Formazione assente e porte d’ingresso intasate

Le linee guida nazionali del NICE affrontano il tema del trauma ostetrico, ma i medici di assistenza primaria non ricevono una formazione pratica che consenta loro di valutare il rischio, misurare la gravità del disturbo e capire quali pazienti vadano indirizzate a cure specialistiche. A questo si somma il contesto quotidiano degli ambulatori: “I medici di famiglia affrontano una pressione crescente, carenza di personale e tempi di visita limitati, pur essendo la principale porta di accesso ai servizi specialistici di salute mentale per le neomamme”, osserva Foreman.

Le conseguenze di un mancato riconoscimento si allungano ben oltre il primo anno. Alcune donne sviluppano livelli di ansia così alti da cercare in modo continuo e disperato il parere dei medici sul proprio stato di salute e su quello del bambino.
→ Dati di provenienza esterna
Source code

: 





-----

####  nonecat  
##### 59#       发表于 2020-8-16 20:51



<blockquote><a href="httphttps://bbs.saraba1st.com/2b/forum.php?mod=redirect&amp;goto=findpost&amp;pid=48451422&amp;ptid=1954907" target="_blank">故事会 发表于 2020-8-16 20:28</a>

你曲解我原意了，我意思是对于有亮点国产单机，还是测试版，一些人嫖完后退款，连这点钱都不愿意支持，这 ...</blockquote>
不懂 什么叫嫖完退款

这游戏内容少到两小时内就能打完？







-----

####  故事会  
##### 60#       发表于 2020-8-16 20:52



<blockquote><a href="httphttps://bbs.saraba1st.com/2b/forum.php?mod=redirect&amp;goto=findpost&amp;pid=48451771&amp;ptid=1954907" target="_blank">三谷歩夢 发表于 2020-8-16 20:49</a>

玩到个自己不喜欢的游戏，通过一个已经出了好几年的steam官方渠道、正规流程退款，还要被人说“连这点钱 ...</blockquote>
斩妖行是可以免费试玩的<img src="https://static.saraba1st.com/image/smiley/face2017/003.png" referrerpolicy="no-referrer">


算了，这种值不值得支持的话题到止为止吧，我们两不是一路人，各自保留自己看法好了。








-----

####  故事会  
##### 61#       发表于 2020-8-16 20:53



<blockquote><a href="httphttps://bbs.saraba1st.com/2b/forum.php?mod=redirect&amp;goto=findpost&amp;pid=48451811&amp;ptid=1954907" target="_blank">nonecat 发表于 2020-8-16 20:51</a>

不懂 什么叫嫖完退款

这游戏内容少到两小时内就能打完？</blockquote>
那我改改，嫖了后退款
Altre, al contrario, evitano del tutto qualsiasi contatto con i servizi sanitari, anche nelle gravidanze successive. “Possono chiedere cesarei elettivi in fasi avanzate della gravidanza per recuperare una sensazione di controllo. Altre rifiutano le cure raccomandate o scelgono il parto in casa, anche in gravidanze ad alto rischio, per evitare interventi legati all’esperienza precedente”, aggiunge l’autrice.
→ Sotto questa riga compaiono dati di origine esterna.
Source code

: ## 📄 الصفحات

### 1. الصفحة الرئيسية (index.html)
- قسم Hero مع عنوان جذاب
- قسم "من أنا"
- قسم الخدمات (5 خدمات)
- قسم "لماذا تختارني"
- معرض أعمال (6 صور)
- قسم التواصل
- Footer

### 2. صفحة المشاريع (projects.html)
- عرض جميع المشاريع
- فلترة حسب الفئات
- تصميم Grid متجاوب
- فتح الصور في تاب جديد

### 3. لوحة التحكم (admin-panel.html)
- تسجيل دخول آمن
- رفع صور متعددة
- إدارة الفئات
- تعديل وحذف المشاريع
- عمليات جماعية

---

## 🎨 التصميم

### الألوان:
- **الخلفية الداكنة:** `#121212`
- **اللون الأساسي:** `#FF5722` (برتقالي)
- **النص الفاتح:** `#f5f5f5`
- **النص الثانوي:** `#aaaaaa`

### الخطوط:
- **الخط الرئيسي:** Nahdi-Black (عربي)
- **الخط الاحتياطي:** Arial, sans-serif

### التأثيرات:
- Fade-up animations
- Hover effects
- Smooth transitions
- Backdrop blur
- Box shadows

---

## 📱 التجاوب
Tra il 2021 e il 2023 il suicidio è rimasto la prima causa di morte tra le donne britanniche nel primo anno dopo il parto. I ricercatori chiedono quindi linee guida chiare e strumenti pratici per riconoscere i sintomi già durante i controlli postnatali di routine, insieme a una formazione migliore dei medici di base, campagne di sensibilizzazione e percorsi più rapidi verso i servizi specializzati.